Duda Mendonça e Lula
Dono de luxuosas mansões, fazendas e barcos, o extravagante marqueteiro Duda Mendonça também é grande apreciador de vinhos raros – e caros. Em 2002, o então marqueteiro de Lula ganhou a atenção da imprensa ao presentear o candidato com um Romanée-Conti safra de 1997, avaliado em mais de 6 000 reais, que foi degustado durante o jantar em comemoração ao fim da campanha vitoriosa à Presidência. Para quem realmente conhece a bebida, a atitude é, no mínimo, um sacrilégio. “Não se abre um Romanée-Conti antes de 10 ou até 15 anos”, explica Sylvio do Amaral Rocha Filho, um dos maiores especialistas brasileiros em vinho. “É uma espécie de infanticídio, um esbanjamento desnecessário.

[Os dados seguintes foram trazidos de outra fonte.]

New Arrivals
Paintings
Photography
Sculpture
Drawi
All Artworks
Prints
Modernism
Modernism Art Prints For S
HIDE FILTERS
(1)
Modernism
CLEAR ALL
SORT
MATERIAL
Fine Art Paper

A bebida ainda não chegou à maturidade”. Depois de vazia, a garrafa de Duda Mendonça e lula foi exposta no restaurante como lembrança do feito, mas ficou engasgada na reputação do novo presidente, que sofreu críticas por sua atitude contraditória: até então, Lula ainda era visto como o representante dos pobres. Em 2005, um ano depois de ter sido preso numa rinha de galo, Mendonça voltou a estampar as manchetes, dessa vez devido ao envolvimento no escândalo do mensalão. Ele confessou à CPI dos Correios ter recebido de Marcos Valério 10,5 milhões de reais em uma conta nas Bahamas. O dinheiro, proveniente de caixa dois, correspondeu a parte do pagamento pela campanha petista.
Gilberto Miranda
Dono de uma das adegas mais cobiçadas do Brasil, o ex-senador pelo Amazonas Gilberto Miranda coleciona rótulos que vão de Bordeaux a Romanée Conti. No restaurante Fasano, costumava reunir amigos para degustar vinhos de mais de 500 dólares a garrafa – e ficou conhecido pelas generosas gorjetas deixadas para os garçons. Eleito suplente de senador em 1999, Miranda ficou seis anos no Senado pelo PFL, depois de assumir a vaga que era de Amazonino Mendes. Um de seus projetos de lei, que não chegou a ser votado na época, regulamentava a profissão de sommelier. Seu nome esteve envolvido em diversos escândalos políticos, desde a Operação Castelo de Areia, da Polícia Federal, até o dossiê Cayman. Miranda também foi citado em irregularidades durante a implantação do Sistema de Vigilância da Amazônia (Sivam). Amigo de Gilberto Kassab, prefeito de São Paulo, o ex-senador voltou ao noticiário no ano passado, durante as movimentações para a fundação do PSD. Embora o partido negue, Miranda teria participado das articulações que levaram para a nova legenda o governador do Amazonas, Omar Aziz.
Edemar Cid Ferreira
Nos tempos de bonança, o dono do hoje falido Banco Santos, Edemar Cid Ferreira, costumava reunir-se com outros enófilos paulistanos na mansão do ex-senador Gilberto Miranda para apreciar um bom vinho. Ao som de música barroca, os encontros aconteciam a cada quinze dias, nas tardes de sexta-feira. Nas taças, Bordeaux, Château Petrus e outras preciosidades. Mecenas e ex-presidente da Bienal de Artes de São Paulo, Edemar e a mulher, Márcia, não passavam duas semanas sem dar uma festa no palacete do casal no Morumbi, considerado a maior mansão do Brasil, avaliada em mais de 140 milhões de reais. Entre os convidados, Pedro Piva, Eliana Tranchesi e José Sarney, responsável indireto pela ascensão do Banco Santos. Em 1988, no penúltimo ano de Sarney na Presidência da República, com a captação de recursos dos fundos de pensão estatais, o banco teve um crescimento vertiginoso – que continuou depois da chegada da Era Collor, quando Edemar acabou tendo o nome ligado ao de PC Farias na CPI que levou ao impeachment do presidente. A brincadeira teve fim em 2004, ano em que o Banco Central anunciou a intervenção no Santos. As justificativas: deterioração da situação financeira, atraso no recolhimento de depósitos compulsórios e irregularidades na concessão de empréstimos. O banqueiro chegou a pedir socorro ao amigo José Sarney, que telefonou para o então presidente Lula tentando ganhar tempo para o Santos se reestruturar. Não adiantou e, em 2006, o banqueiro teve que trocar a mansão de 4.100 metros quadrados por uma das celas 2X2 do presídio de Tremembé.